Pulse

First Words

“Never again” Ivy sung softly to herself, scratching out line after line of lyrics in her decrepit spiral notebook. “Never again!” She smiled. Writing always made her feel better.

It was a cold October night, and Ivy was lying on her bed, writing by the light of a flashlight, singing in a whisper. That was the only time she could write nowadays, was at night. Her songs always felt too personal to share with the general public. She yawned, and rolled over, her bedsprings squeaking with the slight movement. She groaned and shut her notebook, tucking her pen inside to hold her spot amongst the tattered pages.

It was late. Again. And she had school tomorrow. Again. Ivy’s head pounded at the thought of another day in the hellish nightmare continuously referred to as the educational system. She took a glance at her digital alarm clock, and her mouth formed an “O” when she read the clear digital print. She had to read it several times to make sure her green eyes weren’t playing tricks on her. They weren’t.

5:37 AM. Wow. Had that much time really passed? It felt like just minutes. Time sure flies when you’re having fun.

Ivy groaned and pulled her weary body off of the mattress. “DAMMIT!” She cursed loudly, regretting it as she instantly remembered her already tainted karma. After all, what was the point in being angry over the past? At least that was what she was trying to tell herself.

“Elaine, honey?” she heard her mother coo from the hallway. “Are you awake?”

“Yes, Momma!” Ivy called out, rolling her eyes. Her mother was an amazing woman, but sometimes she forgot her daughter was sixteen, and not six. “I’m getting ready for school.”

“Alright, dear. I just heard you cry out and I thought something was wrong.”

“No, I’m OK.” Ivy rolled her eyes again, this time more out of pity than out of irritation. Again, her mother sometimes forgot she was a teenager. Who cursed. A lot.

Ivy pulled her sleepwear off and stepped into the warm water of her shower, letting the musky scent of her shampoo soothe her and wake her up.

“And you don’t even care...” she started to absentmindedly sing as she scrubbed her body clean.

“What I do to myself...” She rinsed her hair.

“Please stop and stare...” She stepped from the shower, wrapping a blue towel around herself as she hunted for her clothes.

“Look at the damage you have done.” She pulled her clothes over her slightly damp body, combed her hair, and walked over to the kitchen, where her mother was serving a full plate of waffles to her little brother, Randy. Lucky him. He got a normal name. And she was stuck with Elaine? That sounds like someone’s grandmother’s least popular bingo buddy.

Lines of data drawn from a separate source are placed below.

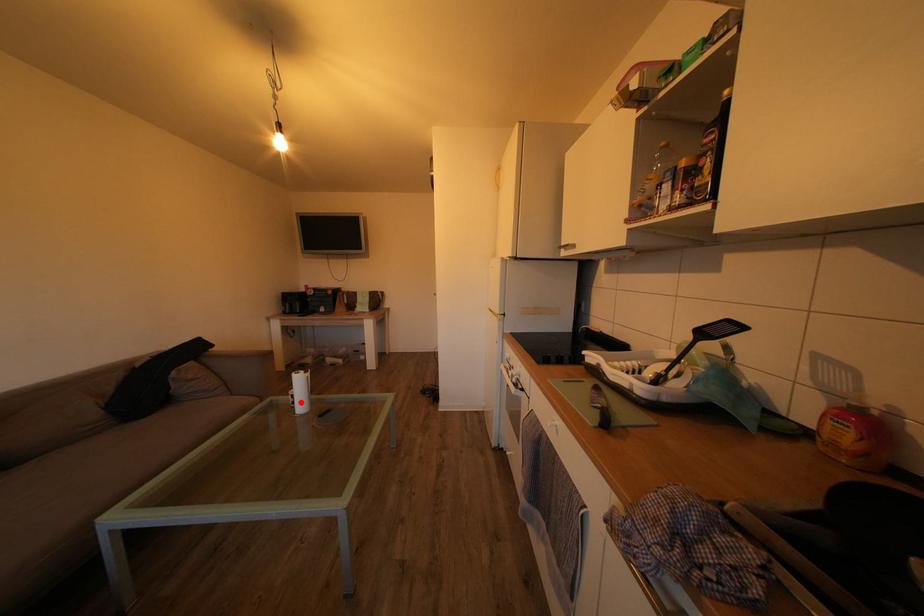
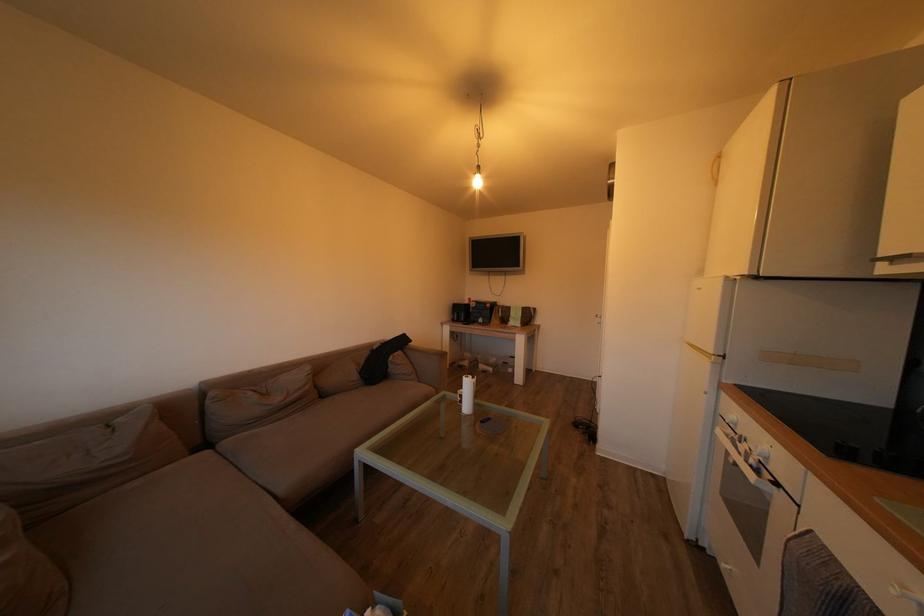
Question: I am providing you with two images of the same scene from different viewpoints. A red point is marked on the first image. Can you still see the location of the red point in image 2?

Choices:
 (A) Yes
 (B) No

Answer: (A)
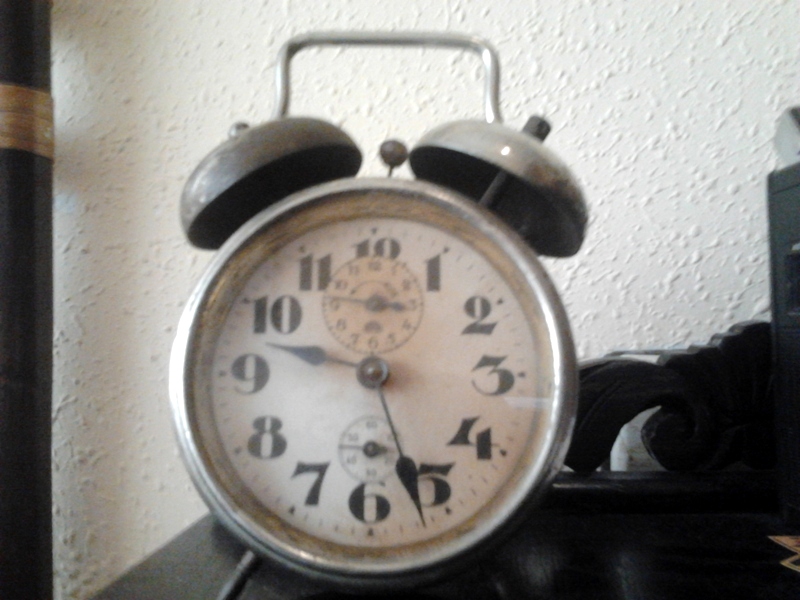
Locate an element on the screen. alarm clock leg/stand is located at coordinates (241, 574).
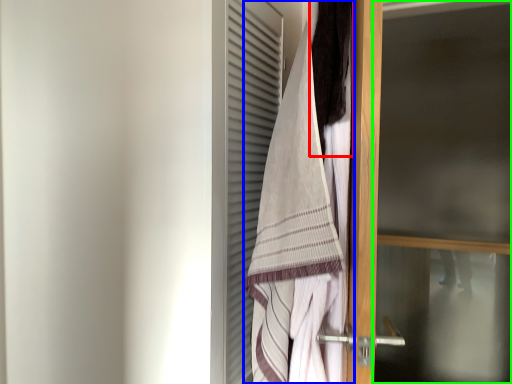
Question: Which object is positioned farthest from hair (highlighted by a red box)? Select from towel (highlighted by a blue box) and screen door (highlighted by a green box).

Choices:
 (A) towel
 (B) screen door

Answer: (B)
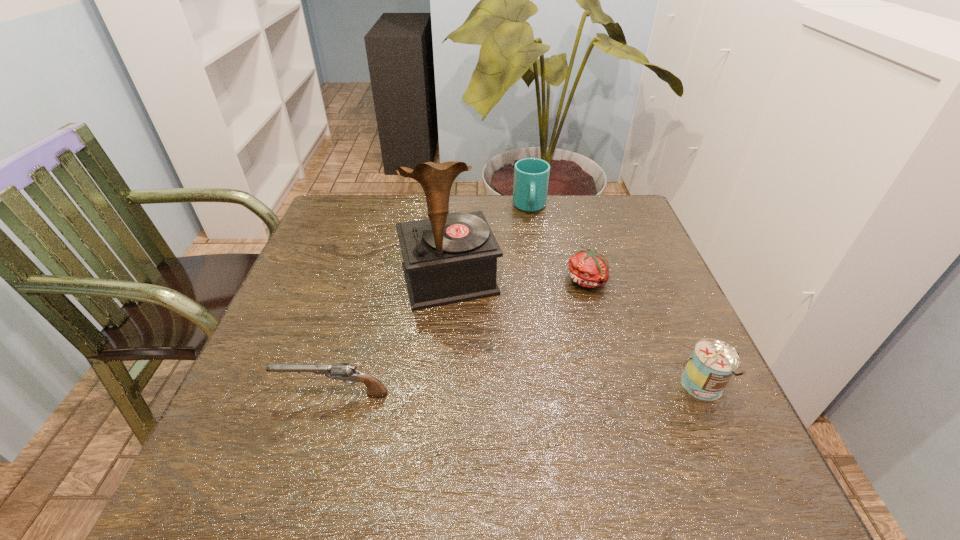
This screenshot has width=960, height=540. Find the location of `vacant space located on the front-facing side of the fourth object from left to right`. vacant space located on the front-facing side of the fourth object from left to right is located at coordinates (565, 369).

Find the location of a particular element. The height and width of the screenshot is (540, 960). vacant space situated 0.330m on the handle side of the cup is located at coordinates (539, 299).

Identify the location of vacant space situated on the handle side of the cup. (539, 293).

The width and height of the screenshot is (960, 540). I want to click on vacant area situated 0.290m on the handle side of the cup, so click(x=538, y=287).

The height and width of the screenshot is (540, 960). Identify the location of free space located 0.050m at the horn opening of the phonograph_record. (467, 327).

Identify the location of free space located 0.070m at the horn opening of the phonograph_record. Image resolution: width=960 pixels, height=540 pixels. (468, 334).

Locate an element on the screen. vacant space located at the horn opening of the phonograph_record is located at coordinates (499, 424).

The width and height of the screenshot is (960, 540). What are the coordinates of `object located at the far edge` in the screenshot? It's located at (531, 175).

Identify the location of gun present at the near edge. (341, 371).

The height and width of the screenshot is (540, 960). What are the coordinates of `can located at the near edge` in the screenshot? It's located at (709, 369).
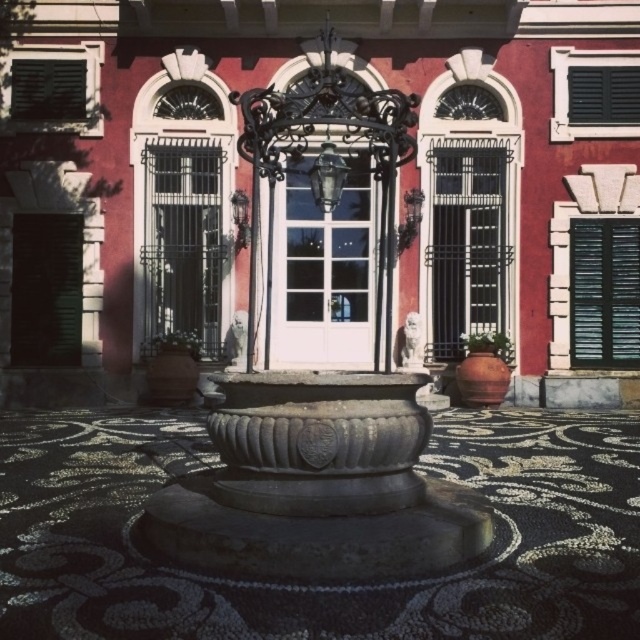
Based on the photo, can you confirm if black wooden shutter at right is smaller than black matte shutter at upper right?

No.

Is point (625, 349) less distant than point (612, 118)?

Yes, point (625, 349) is closer to viewer.

Where is `black wooden shutter at right`? black wooden shutter at right is located at coordinates (604, 292).

Does black wrought iron gate at center appear under green matte shutter at upper left?

Indeed, black wrought iron gate at center is positioned under green matte shutter at upper left.

Who is more distant from viewer, (163, 154) or (56, 100)?

Positioned behind is point (56, 100).

I want to click on black wrought iron gate at center, so click(x=182, y=240).

Who is positioned more to the left, white glossy door at center or green matte door at left?

Positioned to the left is green matte door at left.

Measure the distance between white glossy door at center and camera.

The distance of white glossy door at center from camera is 14.58 meters.

Which is behind, point (292, 320) or point (72, 240)?

Positioned behind is point (292, 320).

Where is `white glossy door at center`? The width and height of the screenshot is (640, 640). white glossy door at center is located at coordinates (323, 272).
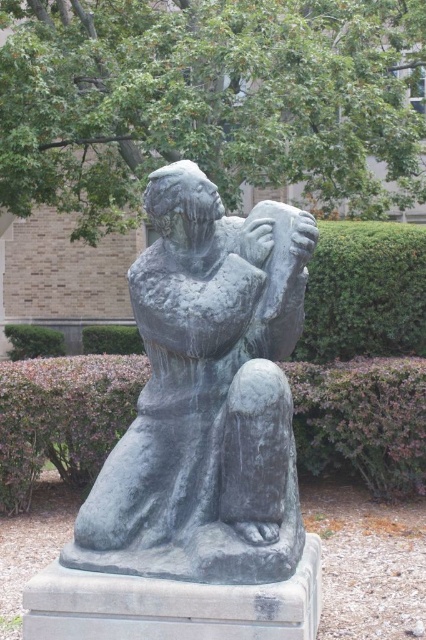
Is green leafy tree at upper center above purple shrubbery at lower center?

Yes.

At what (x,y) coordinates should I click in order to perform the action: click on green leafy tree at upper center. Please return your answer as a coordinate pair (x, y). This screenshot has width=426, height=640. Looking at the image, I should click on (204, 99).

Does green leafy tree at upper center appear on the left side of bronze statue at center?

Correct, you'll find green leafy tree at upper center to the left of bronze statue at center.

Who is more forward, (333, 42) or (305, 268)?

Point (305, 268)

The height and width of the screenshot is (640, 426). I want to click on green leafy tree at upper center, so click(x=204, y=99).

Is bronze statue at center thinner than purple shrubbery at lower center?

Indeed, bronze statue at center has a lesser width compared to purple shrubbery at lower center.

Does point (307, 228) come closer to viewer compared to point (115, 438)?

Yes.

This screenshot has width=426, height=640. What are the coordinates of `bronze statue at center` in the screenshot? It's located at (206, 397).

The width and height of the screenshot is (426, 640). I want to click on bronze statue at center, so click(206, 397).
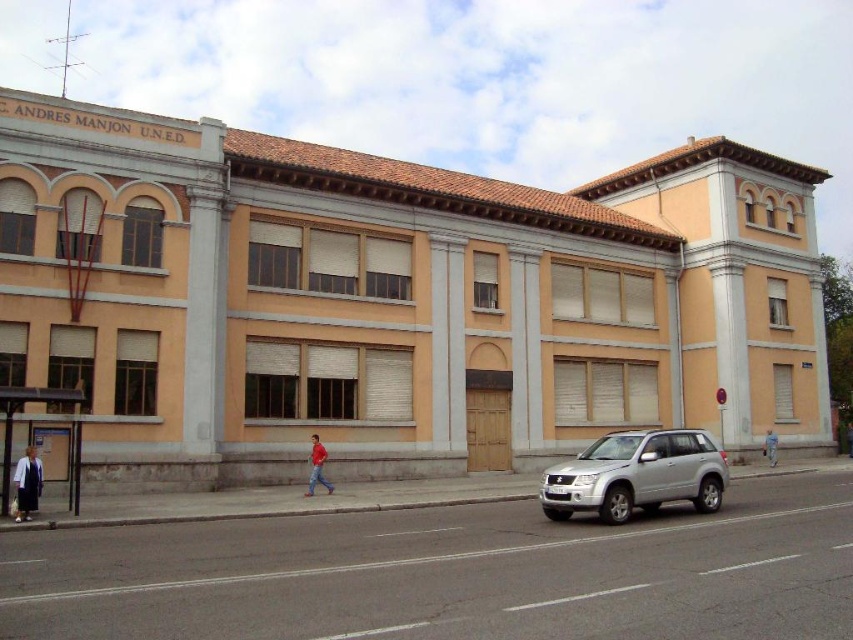
You are a photographer standing in front of the building. You want to take a photo that includes both the silver metallic suv at lower right and the red cotton shirt at center. Which object should you focus on first to ensure both are in frame?

You should focus on the silver metallic suv at lower right first because it is larger than the red cotton shirt at center, so it will occupy more space in the photo and ensure both are visible.

You are standing in front of the building and want to determine the relative positions of two points marked on its facade. Which point is closer to you, the point at coordinate (315, 468) or the point at (764, 445)?

The point at coordinate (315, 468) is closer to the viewer than the point at (764, 445).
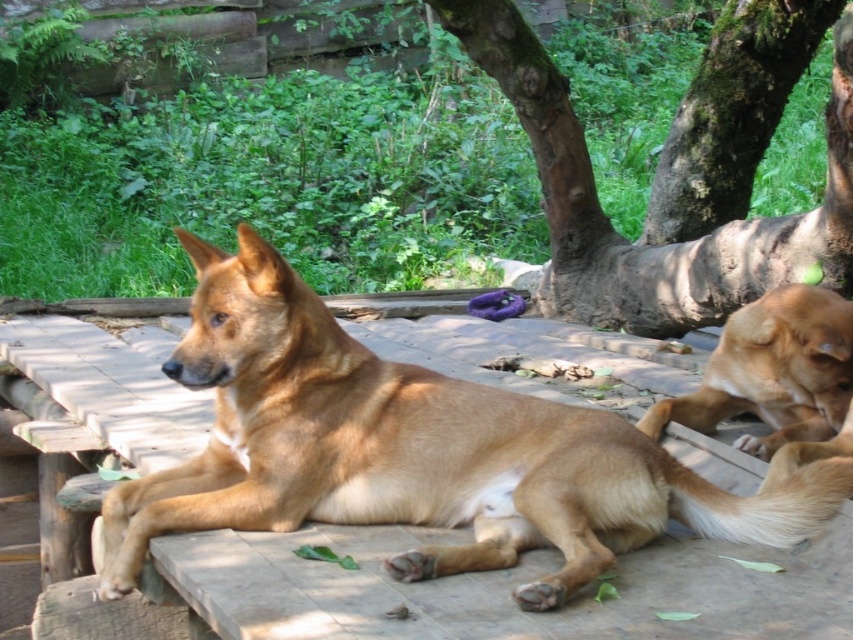
Between brown rough bark tree at upper center and golden fur dog at right, which one has less height?

Standing shorter between the two is golden fur dog at right.

Between brown rough bark tree at upper center and golden fur dog at right, which one appears on the right side from the viewer's perspective?

From the viewer's perspective, brown rough bark tree at upper center appears more on the right side.

At what (x,y) coordinates should I click in order to perform the action: click on brown rough bark tree at upper center. Please return your answer as a coordinate pair (x, y). Looking at the image, I should click on (677, 170).

Where is `brown rough bark tree at upper center`? brown rough bark tree at upper center is located at coordinates (677, 170).

Does golden fur dog at center appear on the left side of brown rough bark tree at upper center?

Yes, golden fur dog at center is to the left of brown rough bark tree at upper center.

Who is more forward, (590, 573) or (753, 49)?

Positioned in front is point (590, 573).

Find the location of a particular element. This screenshot has width=853, height=640. golden fur dog at center is located at coordinates (416, 451).

Who is shorter, golden fur dog at center or golden fur dog at right?

golden fur dog at right is shorter.

Is golden fur dog at center smaller than golden fur dog at right?

No.

Locate an element on the screen. golden fur dog at center is located at coordinates (416, 451).

Where is `golden fur dog at center`? Image resolution: width=853 pixels, height=640 pixels. golden fur dog at center is located at coordinates (416, 451).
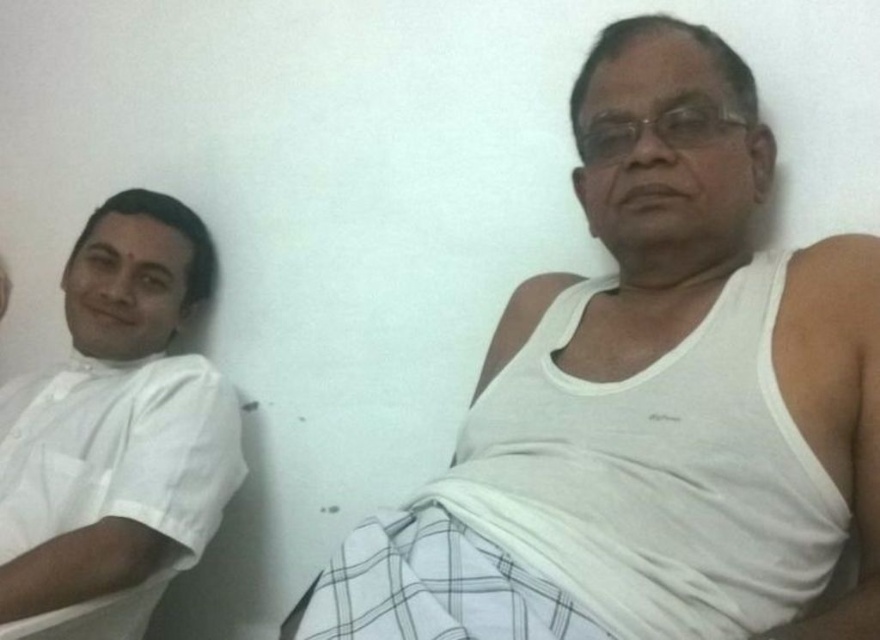
You are organizing a laundry day and need to sort clothes by size. You have a white cotton tank top at center and a white cotton shirt at left. Which one should you place in the large size bin?

The white cotton tank top at center should be placed in the large size bin because it has a larger size compared to the white cotton shirt at left.

In the scene shown: You are standing in front of the image and want to touch the white cotton tank top at center and the white cotton shirt at left. Which one would you need to reach out more to touch?

The white cotton shirt at left is further away from you than the white cotton tank top at center, so you would need to reach out more to touch the white cotton shirt at left.

From the picture: You are organizing a clothing donation drive and need to arrange the items by their position. You have a white cotton tank top at center and a white cotton shirt at left. According to the image, which clothing item is located to the right of the other?

The white cotton tank top at center is positioned on the right side of the white cotton shirt at left, so the tank top is to the right of the shirt.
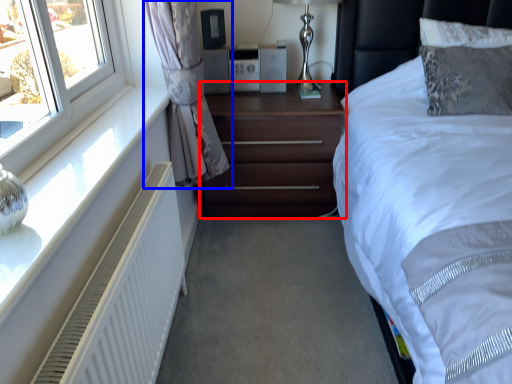
Question: Which of the following is the closest to the observer, nightstand (highlighted by a red box) or curtain (highlighted by a blue box)?

Choices:
 (A) nightstand
 (B) curtain

Answer: (B)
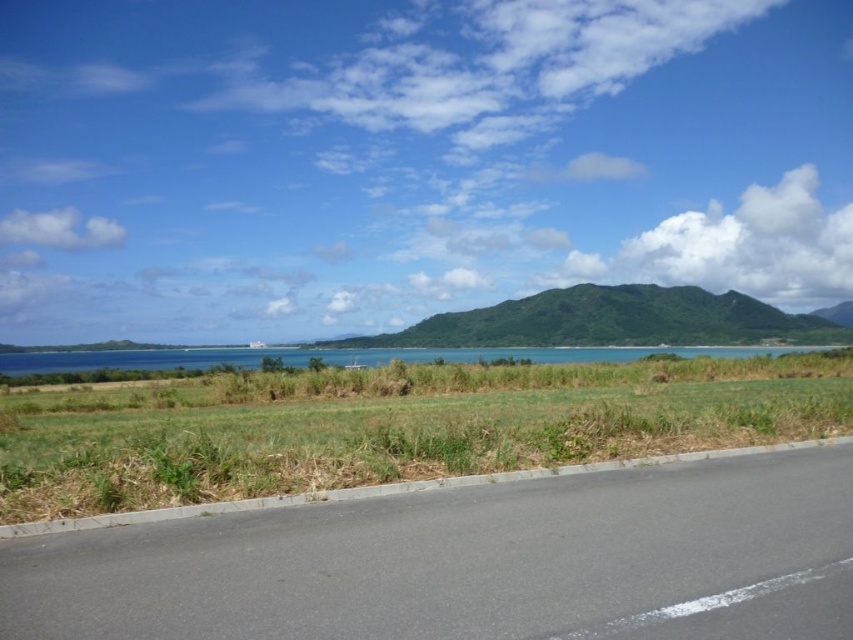
You are a drone operator planning to take aerial photos of the black asphalt highway at lower center and the blue water at center. Which object will appear smaller in the photo if the drone is flying at the same altitude and zoom level for both shots?

The black asphalt highway at lower center will appear smaller in the photo because it has a lesser height compared to the blue water at center.

You are standing at the point where the white dashed line ends on the road. Looking towards the black asphalt highway at lower center, which is located at point [469,563], can you see the body of water in the middle ground?

Yes, the black asphalt highway at lower center is located at point [469,563], so the body of water in the middle ground is visible beyond the highway.

You are standing at the edge of the paved road and want to take a photo of the green textured mountain at center. If your camera has a maximum focus range of 80 meters, will it be able to capture the mountain clearly?

The green textured mountain at center and camera are 82.71 meters apart, which exceeds the camera maximum focus range of 80 meters. Therefore, the camera cannot capture the mountain clearly.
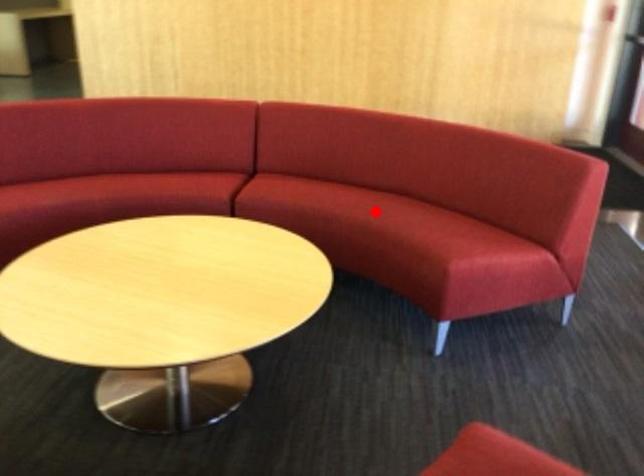
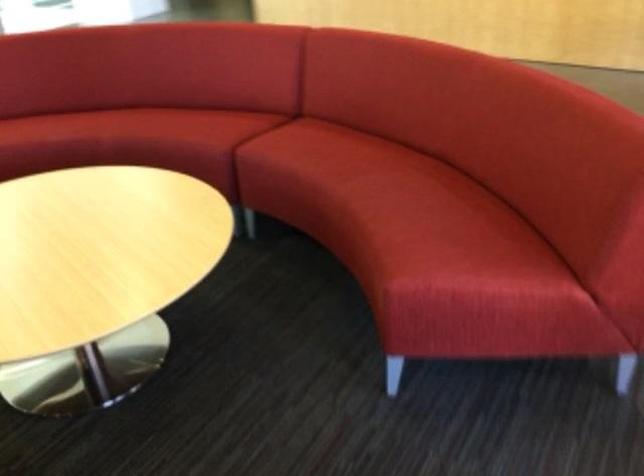
Question: I am providing you with two images of the same scene from different viewpoints. A red point is shown in image1. For the corresponding object point in image2, is it positioned nearer or farther from the camera?

Choices:
 (A) Nearer
 (B) Farther

Answer: (A)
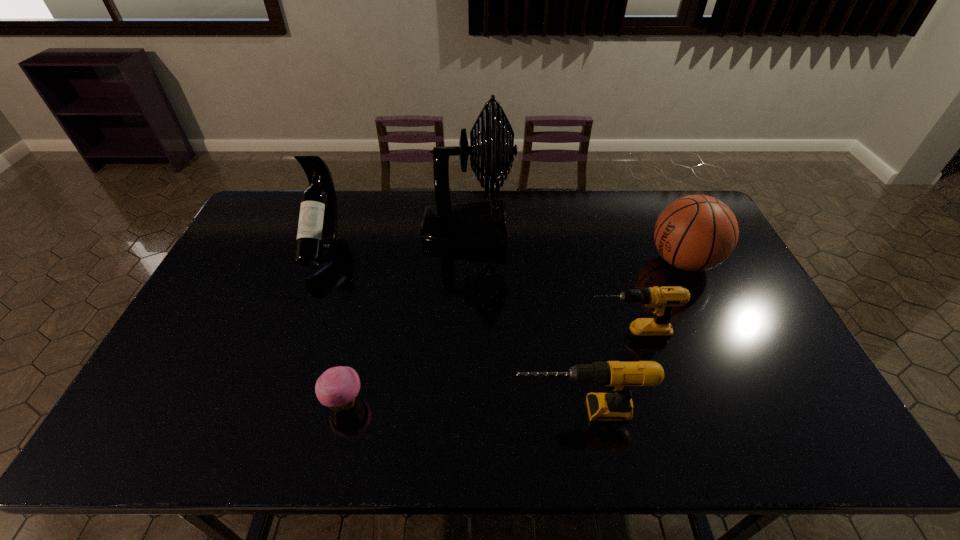
Identify the location of vacant space located 0.060m on the front of the fifth object from right to left. The height and width of the screenshot is (540, 960). (334, 446).

Find the location of a particular element. fan positioned at the far edge is located at coordinates (481, 226).

The image size is (960, 540). Identify the location of wine bottle at the far edge. (317, 230).

Locate an element on the screen. The image size is (960, 540). drill that is at the near edge is located at coordinates (618, 376).

The image size is (960, 540). In order to click on cupcake that is positioned at the near edge in this screenshot , I will do `click(337, 388)`.

Locate an element on the screen. The height and width of the screenshot is (540, 960). object that is at the right edge is located at coordinates (694, 233).

In the image, there is a desktop. Where is `free space at the far edge`? This screenshot has height=540, width=960. free space at the far edge is located at coordinates (592, 198).

At what (x,y) coordinates should I click in order to perform the action: click on vacant region at the right edge of the desktop. Please return your answer as a coordinate pair (x, y). Looking at the image, I should click on (760, 326).

In the image, there is a desktop. Identify the location of blank space at the near right corner. (778, 429).

Locate an element on the screen. The width and height of the screenshot is (960, 540). free area in between the leftmost object and the nearer drill is located at coordinates (451, 328).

“Oh, baby, I’m running a little late, so if-” you cut your mother off. She was always running late.

“It’s alright. I need to get to school early anyway. I’ll just drop off Randy at the elementary school, grab some breakfast, and go.”

“Thank you so much darling. I don’t know what I’d do without you.” She flashed her only daughter the million dollar smile that had brought home food to the table for years.

Her mother was the only parent that Ivy had ever known. Her father left before she was born, and her brother had been left on her porch in a basket. But that was fine with Ivy. Her mother was a wonderful woman who would do anything for her family.

Ivy took the shortest route to the elementary school, and then drove right to the high school. With gasoline at four dollars per gallon, she couldn’t afford to go anywhere else. And she always felt vaguely guilty asking her mother for money for anything, as if doing so would somehow deny her little brother of something important in his life.

This was partially why Ivy had gotten a job the day she turned sixteen. She was now the proud owner of the title “fry cook” at the local Yumm Burger. The job payed her peanuts, but at least it was a source of income other than her mother, or her deadbeat dad who didn’t even pay the $100 child support every other month.

Oh well. Let the past stay in the past, Ivy always said. She pulled into the parking lot at 6:04 AM. Perfect. Classes didn’t start until 7:30. Ivy didn’t trust herself to sit in the cozy little cab of her car on absolutely no sleep. Instead, she quickly leaped out of the vehicle, before fatigue had time to set in, grabbed her cheap guitar and some blank sheet music, and stalked off into a secluded alcove in the trees.

She started to play, so absorbed in the sound of her guitar and the pencil scratching on the paper that she didn’t even see the crowd forming.